*Passage to read*
○ ○ ○ ○
Chapter V

Old Testament Theophanies

The Angel of the LORD

The divinity of Christ does not appear suddenly in the New Testament, as though the apostles had invented a new doctrine and read it back into an unwilling Scripture. The Old Testament already carries a mysterious pattern: a figure called the Angel of the LORD appears as a messenger distinct from God, and yet speaks as God in the first person, receives the worship and fear due to God alone, reveals the divine Name, and is finally identified by the narrator with the LORD Himself. The ancient Church saw in these appearances not one of the created angelic hosts but pre-incarnate manifestations of the Word who would in the fulness of time become flesh — the visible self-disclosure of the invisible Father.

Distinct, Yet Divine

In Genesis 16 the Angel of the LORD finds Hagar in the wilderness and speaks in the first person as the One who will multiply her descendants beyond number — a promise God alone can make — and Hagar answers by naming the LORD who spoke to her, “Thou God seest me” (Genesis 16:13). In Genesis 22 the Angel calls to Abraham from heaven and swears, “By myself have I sworn, saith the LORD” (Genesis 22:16), language the writer to the Hebrews says is proper to God, who can swear by none greater (Hebrews 6:13). And in Exodus 3 the Angel of the LORD appears in the flame of the bush, yet the text at once says that God called to Moses out of the bush, and Moses hid his face, “for he was afraid to look upon God” (Exodus 3:6). The messenger is no rival deity and no mere creature speaking on commission, but the divine Presence personally revealed.
○ ○ ○ ○
*Stored data*
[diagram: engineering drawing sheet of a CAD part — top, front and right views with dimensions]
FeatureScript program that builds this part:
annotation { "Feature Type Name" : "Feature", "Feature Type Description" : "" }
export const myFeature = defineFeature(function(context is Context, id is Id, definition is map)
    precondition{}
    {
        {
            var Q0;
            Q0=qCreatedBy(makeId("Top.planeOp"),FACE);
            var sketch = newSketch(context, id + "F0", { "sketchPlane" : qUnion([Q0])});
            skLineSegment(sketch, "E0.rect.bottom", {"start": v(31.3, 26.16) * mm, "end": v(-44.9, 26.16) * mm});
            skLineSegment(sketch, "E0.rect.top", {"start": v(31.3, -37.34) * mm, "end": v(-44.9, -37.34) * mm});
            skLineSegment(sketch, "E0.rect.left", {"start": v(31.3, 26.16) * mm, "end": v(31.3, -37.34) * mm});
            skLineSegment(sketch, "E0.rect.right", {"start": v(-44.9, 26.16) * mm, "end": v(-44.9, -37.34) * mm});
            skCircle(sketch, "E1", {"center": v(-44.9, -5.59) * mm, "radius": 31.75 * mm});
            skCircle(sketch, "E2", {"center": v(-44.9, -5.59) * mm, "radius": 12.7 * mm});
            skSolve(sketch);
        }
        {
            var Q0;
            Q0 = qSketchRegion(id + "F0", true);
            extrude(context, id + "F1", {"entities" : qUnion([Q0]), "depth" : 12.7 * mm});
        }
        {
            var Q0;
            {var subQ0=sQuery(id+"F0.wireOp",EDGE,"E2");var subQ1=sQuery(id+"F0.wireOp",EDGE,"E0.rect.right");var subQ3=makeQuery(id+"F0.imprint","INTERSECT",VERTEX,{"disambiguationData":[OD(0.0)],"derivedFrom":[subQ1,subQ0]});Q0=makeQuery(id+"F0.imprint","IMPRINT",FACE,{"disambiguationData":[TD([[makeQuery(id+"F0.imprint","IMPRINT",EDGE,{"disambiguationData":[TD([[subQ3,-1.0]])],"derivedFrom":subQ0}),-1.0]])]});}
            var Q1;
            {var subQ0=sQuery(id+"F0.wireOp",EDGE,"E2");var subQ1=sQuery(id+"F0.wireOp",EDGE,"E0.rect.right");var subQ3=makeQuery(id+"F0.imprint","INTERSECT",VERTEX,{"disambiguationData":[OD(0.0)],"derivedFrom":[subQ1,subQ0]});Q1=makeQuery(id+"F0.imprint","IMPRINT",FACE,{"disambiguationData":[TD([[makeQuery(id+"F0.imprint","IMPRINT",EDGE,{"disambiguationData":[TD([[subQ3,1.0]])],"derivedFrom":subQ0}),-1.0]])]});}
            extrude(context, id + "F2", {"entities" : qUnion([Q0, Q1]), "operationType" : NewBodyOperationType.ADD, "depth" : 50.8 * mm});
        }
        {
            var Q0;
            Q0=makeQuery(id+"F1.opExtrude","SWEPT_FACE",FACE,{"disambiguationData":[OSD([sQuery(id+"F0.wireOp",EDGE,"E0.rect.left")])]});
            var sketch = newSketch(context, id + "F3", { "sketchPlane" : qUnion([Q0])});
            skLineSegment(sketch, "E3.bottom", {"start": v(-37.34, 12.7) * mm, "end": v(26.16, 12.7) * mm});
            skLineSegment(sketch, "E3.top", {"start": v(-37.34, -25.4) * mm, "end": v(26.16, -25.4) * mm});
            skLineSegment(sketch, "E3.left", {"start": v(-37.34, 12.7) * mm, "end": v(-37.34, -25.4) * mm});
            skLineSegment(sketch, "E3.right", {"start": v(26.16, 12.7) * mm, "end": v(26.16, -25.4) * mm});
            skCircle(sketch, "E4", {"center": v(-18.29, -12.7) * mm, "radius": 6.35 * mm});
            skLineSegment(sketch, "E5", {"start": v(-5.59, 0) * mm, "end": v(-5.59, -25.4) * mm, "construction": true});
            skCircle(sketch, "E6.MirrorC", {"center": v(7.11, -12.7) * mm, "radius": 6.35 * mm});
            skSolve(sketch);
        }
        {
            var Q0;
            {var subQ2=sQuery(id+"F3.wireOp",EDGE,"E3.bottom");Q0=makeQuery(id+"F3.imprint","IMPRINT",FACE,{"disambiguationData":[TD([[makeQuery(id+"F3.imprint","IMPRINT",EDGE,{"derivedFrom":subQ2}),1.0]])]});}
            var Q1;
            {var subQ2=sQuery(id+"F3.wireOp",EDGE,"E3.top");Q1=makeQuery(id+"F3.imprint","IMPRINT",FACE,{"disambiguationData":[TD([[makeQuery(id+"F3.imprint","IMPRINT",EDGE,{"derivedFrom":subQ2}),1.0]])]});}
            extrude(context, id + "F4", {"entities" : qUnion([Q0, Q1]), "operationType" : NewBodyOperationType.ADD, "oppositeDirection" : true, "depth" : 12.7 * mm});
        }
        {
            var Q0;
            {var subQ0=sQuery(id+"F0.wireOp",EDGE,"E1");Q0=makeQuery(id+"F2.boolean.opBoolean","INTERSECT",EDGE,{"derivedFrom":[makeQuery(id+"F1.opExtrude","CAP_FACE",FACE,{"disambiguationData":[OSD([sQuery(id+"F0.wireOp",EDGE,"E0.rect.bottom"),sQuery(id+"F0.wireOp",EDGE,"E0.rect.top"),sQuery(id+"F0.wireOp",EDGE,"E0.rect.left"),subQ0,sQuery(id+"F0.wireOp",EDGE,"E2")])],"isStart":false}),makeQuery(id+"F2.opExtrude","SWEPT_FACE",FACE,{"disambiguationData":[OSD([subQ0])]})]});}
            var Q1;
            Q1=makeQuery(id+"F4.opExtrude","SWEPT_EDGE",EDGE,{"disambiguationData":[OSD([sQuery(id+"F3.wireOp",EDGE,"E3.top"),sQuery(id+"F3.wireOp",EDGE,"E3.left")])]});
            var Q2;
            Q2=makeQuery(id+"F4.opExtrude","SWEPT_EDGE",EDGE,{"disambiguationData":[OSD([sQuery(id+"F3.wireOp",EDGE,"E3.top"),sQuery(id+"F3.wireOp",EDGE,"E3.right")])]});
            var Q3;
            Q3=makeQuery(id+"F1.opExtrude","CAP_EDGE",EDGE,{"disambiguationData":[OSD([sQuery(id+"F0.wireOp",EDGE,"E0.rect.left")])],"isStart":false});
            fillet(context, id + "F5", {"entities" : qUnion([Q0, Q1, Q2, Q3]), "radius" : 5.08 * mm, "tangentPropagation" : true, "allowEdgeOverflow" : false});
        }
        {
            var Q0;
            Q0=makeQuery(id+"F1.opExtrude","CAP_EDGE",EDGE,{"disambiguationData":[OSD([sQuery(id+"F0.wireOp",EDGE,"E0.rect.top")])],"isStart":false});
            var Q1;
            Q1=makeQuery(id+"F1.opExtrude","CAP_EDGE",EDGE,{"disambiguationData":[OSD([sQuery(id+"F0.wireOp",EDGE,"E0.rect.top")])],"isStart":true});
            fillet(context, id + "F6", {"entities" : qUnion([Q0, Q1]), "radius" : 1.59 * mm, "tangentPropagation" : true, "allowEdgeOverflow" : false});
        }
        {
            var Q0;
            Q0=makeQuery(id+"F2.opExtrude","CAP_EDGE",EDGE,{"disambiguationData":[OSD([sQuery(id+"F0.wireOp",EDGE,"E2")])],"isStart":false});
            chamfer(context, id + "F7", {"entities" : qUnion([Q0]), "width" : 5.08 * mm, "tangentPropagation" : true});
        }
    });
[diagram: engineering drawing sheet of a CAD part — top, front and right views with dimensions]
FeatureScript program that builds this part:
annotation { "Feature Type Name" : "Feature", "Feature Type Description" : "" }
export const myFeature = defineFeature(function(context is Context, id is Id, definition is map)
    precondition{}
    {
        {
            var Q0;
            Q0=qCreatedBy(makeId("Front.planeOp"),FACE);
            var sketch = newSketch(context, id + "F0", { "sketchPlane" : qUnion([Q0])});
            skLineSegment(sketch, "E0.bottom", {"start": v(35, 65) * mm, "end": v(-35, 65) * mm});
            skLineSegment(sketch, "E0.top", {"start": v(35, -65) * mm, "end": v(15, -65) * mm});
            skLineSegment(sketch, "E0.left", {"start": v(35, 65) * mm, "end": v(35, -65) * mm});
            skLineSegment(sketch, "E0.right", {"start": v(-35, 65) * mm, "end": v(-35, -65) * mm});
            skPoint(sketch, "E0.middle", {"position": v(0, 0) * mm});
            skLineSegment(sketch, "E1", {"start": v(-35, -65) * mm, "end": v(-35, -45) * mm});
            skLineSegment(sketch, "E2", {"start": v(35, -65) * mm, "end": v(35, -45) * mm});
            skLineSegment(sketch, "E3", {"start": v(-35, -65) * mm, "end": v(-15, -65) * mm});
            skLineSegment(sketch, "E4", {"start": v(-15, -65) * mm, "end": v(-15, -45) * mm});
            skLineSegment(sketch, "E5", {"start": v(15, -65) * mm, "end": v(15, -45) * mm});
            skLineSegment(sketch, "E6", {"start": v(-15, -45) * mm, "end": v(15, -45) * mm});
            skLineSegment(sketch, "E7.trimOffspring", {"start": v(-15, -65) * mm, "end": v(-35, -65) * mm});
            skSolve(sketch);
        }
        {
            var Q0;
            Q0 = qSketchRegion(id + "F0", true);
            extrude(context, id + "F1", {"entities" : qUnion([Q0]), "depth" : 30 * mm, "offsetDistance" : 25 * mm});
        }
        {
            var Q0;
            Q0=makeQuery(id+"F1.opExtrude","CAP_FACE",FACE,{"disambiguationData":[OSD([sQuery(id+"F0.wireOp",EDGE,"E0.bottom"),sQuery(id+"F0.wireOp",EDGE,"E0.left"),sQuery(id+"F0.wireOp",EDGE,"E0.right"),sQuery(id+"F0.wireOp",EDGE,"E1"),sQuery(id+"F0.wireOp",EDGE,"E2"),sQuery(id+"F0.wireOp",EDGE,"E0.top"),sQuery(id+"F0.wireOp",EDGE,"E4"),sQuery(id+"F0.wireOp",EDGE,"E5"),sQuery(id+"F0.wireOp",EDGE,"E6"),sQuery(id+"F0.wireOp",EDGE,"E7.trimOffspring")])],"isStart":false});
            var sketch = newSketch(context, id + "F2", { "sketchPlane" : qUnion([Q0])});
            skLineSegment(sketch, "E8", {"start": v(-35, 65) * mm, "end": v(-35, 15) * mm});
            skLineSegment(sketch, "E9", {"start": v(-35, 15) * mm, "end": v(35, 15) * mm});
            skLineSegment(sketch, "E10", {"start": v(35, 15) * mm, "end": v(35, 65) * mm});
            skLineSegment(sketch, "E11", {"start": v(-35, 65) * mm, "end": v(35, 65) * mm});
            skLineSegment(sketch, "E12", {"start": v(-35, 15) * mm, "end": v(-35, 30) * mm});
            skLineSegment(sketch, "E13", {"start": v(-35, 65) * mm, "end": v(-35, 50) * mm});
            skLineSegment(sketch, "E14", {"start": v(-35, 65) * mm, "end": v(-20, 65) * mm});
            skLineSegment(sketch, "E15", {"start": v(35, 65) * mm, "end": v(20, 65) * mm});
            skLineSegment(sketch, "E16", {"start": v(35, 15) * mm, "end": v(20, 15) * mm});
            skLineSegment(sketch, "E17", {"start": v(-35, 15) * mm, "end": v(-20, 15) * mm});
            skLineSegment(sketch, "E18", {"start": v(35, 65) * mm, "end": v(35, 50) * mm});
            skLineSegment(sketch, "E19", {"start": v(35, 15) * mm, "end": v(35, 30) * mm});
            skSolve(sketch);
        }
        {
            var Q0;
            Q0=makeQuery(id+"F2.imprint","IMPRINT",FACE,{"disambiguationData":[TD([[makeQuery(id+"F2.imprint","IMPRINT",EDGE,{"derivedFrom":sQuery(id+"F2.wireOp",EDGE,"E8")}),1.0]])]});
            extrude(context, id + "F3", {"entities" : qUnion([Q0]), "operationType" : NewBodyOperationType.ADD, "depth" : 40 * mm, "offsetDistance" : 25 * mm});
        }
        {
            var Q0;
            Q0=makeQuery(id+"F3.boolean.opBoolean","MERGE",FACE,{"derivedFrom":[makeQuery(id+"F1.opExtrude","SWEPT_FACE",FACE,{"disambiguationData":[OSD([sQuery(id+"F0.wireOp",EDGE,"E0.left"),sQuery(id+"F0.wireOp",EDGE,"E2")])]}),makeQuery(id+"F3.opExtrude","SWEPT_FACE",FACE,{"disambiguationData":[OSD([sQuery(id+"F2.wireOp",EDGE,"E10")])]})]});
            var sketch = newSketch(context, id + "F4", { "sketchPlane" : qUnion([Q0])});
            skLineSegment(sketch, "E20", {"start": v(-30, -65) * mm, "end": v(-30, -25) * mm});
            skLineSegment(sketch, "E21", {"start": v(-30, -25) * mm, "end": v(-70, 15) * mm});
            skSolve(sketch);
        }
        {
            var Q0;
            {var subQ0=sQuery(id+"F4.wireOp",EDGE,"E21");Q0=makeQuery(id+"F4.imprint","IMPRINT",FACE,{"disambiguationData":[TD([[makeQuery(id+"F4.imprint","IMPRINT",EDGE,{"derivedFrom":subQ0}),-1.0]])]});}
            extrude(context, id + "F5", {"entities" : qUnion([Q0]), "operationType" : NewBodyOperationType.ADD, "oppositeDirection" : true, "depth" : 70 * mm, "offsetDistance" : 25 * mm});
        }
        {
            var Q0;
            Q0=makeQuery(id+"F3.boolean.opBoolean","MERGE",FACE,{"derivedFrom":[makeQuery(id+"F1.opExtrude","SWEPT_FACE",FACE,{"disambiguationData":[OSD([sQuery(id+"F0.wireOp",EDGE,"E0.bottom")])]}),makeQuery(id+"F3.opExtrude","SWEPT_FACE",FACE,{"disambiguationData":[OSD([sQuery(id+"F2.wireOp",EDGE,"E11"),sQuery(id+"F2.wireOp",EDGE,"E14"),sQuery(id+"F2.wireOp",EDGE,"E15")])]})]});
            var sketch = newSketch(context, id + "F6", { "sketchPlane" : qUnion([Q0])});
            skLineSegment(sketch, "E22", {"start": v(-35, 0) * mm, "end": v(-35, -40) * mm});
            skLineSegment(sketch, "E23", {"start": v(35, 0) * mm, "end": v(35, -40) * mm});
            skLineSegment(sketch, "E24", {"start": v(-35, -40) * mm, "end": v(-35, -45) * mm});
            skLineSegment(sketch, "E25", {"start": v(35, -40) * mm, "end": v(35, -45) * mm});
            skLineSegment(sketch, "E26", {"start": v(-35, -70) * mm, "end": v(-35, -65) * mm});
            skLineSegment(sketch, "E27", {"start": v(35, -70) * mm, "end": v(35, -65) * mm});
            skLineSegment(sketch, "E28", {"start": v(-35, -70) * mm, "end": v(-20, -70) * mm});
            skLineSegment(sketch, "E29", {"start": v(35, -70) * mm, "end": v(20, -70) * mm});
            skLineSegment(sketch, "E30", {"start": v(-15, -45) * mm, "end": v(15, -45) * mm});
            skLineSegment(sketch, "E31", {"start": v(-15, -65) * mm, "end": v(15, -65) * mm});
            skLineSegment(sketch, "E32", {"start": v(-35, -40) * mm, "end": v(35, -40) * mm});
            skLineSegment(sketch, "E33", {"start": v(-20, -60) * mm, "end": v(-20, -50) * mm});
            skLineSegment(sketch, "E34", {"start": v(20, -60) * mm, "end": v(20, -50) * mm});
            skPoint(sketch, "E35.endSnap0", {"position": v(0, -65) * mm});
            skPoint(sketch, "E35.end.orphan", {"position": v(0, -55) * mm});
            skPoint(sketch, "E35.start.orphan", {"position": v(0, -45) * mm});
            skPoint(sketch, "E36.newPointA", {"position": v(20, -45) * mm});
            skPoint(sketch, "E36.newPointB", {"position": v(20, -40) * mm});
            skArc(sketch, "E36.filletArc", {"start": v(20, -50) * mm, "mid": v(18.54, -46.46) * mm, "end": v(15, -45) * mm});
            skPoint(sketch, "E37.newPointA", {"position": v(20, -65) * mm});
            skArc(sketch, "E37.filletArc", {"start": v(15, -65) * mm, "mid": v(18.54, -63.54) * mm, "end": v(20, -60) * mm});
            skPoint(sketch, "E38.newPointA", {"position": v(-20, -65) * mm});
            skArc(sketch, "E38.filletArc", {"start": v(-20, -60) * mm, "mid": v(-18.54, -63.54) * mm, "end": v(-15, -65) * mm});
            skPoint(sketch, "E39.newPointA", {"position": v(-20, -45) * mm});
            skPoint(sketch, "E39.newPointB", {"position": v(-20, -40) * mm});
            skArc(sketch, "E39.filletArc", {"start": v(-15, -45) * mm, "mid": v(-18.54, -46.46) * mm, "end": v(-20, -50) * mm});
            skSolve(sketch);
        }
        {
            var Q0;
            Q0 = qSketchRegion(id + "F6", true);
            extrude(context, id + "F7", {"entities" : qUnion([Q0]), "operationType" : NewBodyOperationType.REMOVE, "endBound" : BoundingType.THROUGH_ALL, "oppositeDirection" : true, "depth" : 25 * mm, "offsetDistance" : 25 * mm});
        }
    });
○ ○ ○ ○
*What you are asked to do*
Could you write out the passage on Old Testament theophanies again, everything from "In Genesis 16" down to "Presence personally revealed.", switching "wilderness" to "desert"?

*Exercise answer*
In Genesis 16 the Angel of the LORD finds Hagar in the desert and speaks in the first person as the One who will multiply her descendants beyond number — a promise God alone can make — and Hagar answers by naming the LORD who spoke to her, “Thou God seest me” (Genesis 16:13). In Genesis 22 the Angel calls to Abraham from heaven and swears, “By myself have I sworn, saith the LORD” (Genesis 22:16), language the writer to the Hebrews says is proper to God, who can swear by none greater (Hebrews 6:13). And in Exodus 3 the Angel of the LORD appears in the flame of the bush, yet the text at once says that God called to Moses out of the bush, and Moses hid his face, “for he was afraid to look upon God” (Exodus 3:6). The messenger is no rival deity and no mere creature speaking on commission, but the divine Presence personally revealed.